4 Ocak 2011 Salı

Futbolun keyfi = Hata Faktörü

Niye seviyoruz futbolu? Nedir bulduğumuz her maça en azından bir kaç dakika bakmamıza sebep olan? Nedir bizi futbol maçlarında heyecanlandıran, keyif veren?

Her an bir şey olabileceğine dair beklentimiz mi acaba? Oyunculardan birinin yapabileceği eşsiz bir hareket mi? Bu mudur Barcelona maçlarını kaçırmamaya gayret etmemizin sebebi? "Messi'nin şutunu gördün mü" diye sorana "Evet" cevabı verebilme gayesi mi? Her an birilerinin yapabileceği herhangi bir hata ile oluşabilecek eşsiz bir olay mı yoksa? Sahadaki oyunun katılımcılarından herhangi birinin yapabileceği hatalar mı? Kaçan bir müdahale, yanlış bir yan topa çıkma... Ne ki bize keyif veren?

Aslında, kimsenin hata yapmadığı, 22 oyuncunun ve hakemlerin hepsinin hatasız bir biçimde yer aldıkları bir futbol maçında gol olmaz, işin tadı tuzu kaçar gibime geliyor. En basit haliyle;

ideal kaleci, topu en ideal şekilde kendi defans oyuncusuna verir. İdeal defans oyuncusu en ideal pozisyondaki orta saha oyuncusuna en ideal pası atar. Orta saha oyuncusu ideal top kontrolünün ardından, forvet oyuncusunun ideal koşusunu görür ve ona en ideal pası atar. İdel forvet, aldığı ideal pası en ideal vuruşla tamamlar ve topu kendisi için en ideal, rakip kaleci içinse en imkansız noktaya atar. (Bu noktaya kadar rakip takımın oyuncularının ideal müdahalelerde bulunmayıp beklediği varsayımında bulunuyorum ki, bu mümkün olmadığından top buraya gelemez bile ya, neyse.) Bu andan itibaren devreye rakip takımın ideal kalecisi girer.

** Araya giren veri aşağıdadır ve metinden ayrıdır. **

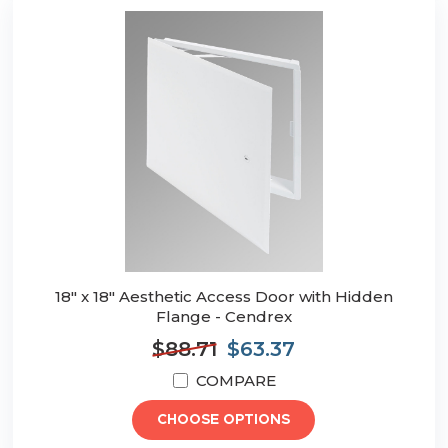
18" x 18" Aesthetic Access Door with Hidden
Flange - Cendrex
$88.71
$63.37
COMPARE
CHOOSE OPTIONS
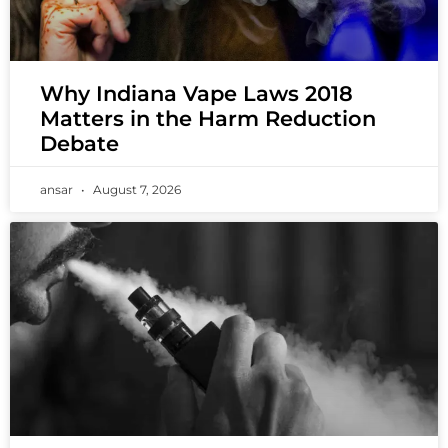
Why Indiana Vape Laws 2018
Matters in the Harm Reduction
Debate
ansar
August 7, 2026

Top her ne kadar en ideal/imkansız noktaya vurulmuşsa da, ideal rakip kaleci, ideal yer tutuşla, topu kurtarır. Ve bu sefer kendi takımı atağa kalkar. Her maç 0-0 biter.

İdeal maç esnasında her pozisyon, hareket, pas, koşu vb. ideal olacağından, ofsayt, faul, taç, aut, korner vb. futbol kuralları geçerliliğini yitirir. Her pozisyonda en ideal kararı verecek olan ideal hakeme duyulan ihtiyaç da ortadan kalkar.

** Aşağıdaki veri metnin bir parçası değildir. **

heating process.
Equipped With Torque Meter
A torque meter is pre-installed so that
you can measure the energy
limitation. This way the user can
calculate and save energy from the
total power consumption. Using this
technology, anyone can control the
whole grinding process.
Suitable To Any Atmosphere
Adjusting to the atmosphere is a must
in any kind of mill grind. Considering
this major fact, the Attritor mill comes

Sıkıcılığa bakar mısınız. Ama futbolu bu sıkıcı durumdan kurtaran ve ideallikten yani düşünsel olarak mükemmel olma durumundan uzaklaştıran etken "hata faktörü"dür. Futbolu sıkıcı, tek düze ve tahmin edilebilir olmaktan uzak kılan, bir saniye sonrasının tahmin edilebilir olmasını engelleyen, her an heyecanımızı taze tutan en önemli sebep, oyunun içinde yer alan tüm aktörlerin, her an hata yapabilmesinin mümkün olmasıdır, bence. Bu tahmin edilemezlikten, bilinmezlikten doğan heyecan sanıyorum biz futbol sevenleri ekran başına kitleyen ve mümkün olan her maçı seyretmemize sebep veren.

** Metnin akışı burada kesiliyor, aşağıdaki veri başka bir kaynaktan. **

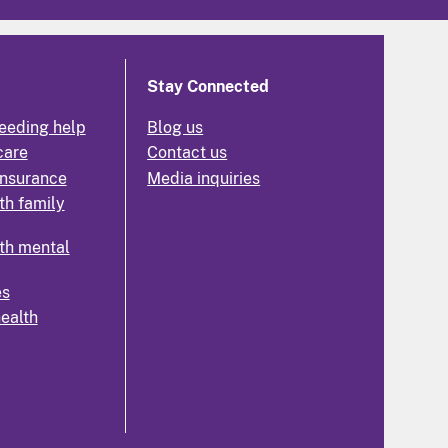
Stay Connected
eeding help
Blog us
care
Contact us
insurance
Media inquiries
th family
th mental
es
health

Tüm bunlar ışığında denilebilir ki, aslında futbolda (ve top ile oynanan tüm sporlarda) ana amaç, rakibin hata yapmasını kovalayıp, onu hataya zorlayararak, hata geldiğinde yani beklenen fırsat doğduğunda en hatasız biçimde bu hatayı değerlendirmektir (cümleye gel!). Yapılan tüm antremanların ve taktik çalışmaların ana amacı hata yapma ihtimalini en aza indirmek, hata yapmamak için gerekli fiziksel ve taktiksel özelliklere kavuşmak, rakip hata yaptığında bunu farkedebilmek ve bu hatayı kendi menfaatine olumlu bir sonuca yönelik kullanabilmektir, sanki. Kendi güzel oyununu oynayan ve "rakibin hatasıyla falan işimiz olmaz, biz kendi fırsatımız kendimiz yaratır, golümüzü de kendimiz atarız" diyen bir takım bile golü bulmak için en azından rakip kalecinin hatasına muhtaçtır.

Hakem hatalarının bu işteki rolü de başka bir yazıya kalsın.

Futbolun keyfinin karşılıklı hatalardan geldiğini bilmek ve hata destekçiliği yaptığımızı farketmek garip olsa da, hata faktörünün oyuna heyecan pompalaması, bu garip durumu sevdiriyor insana.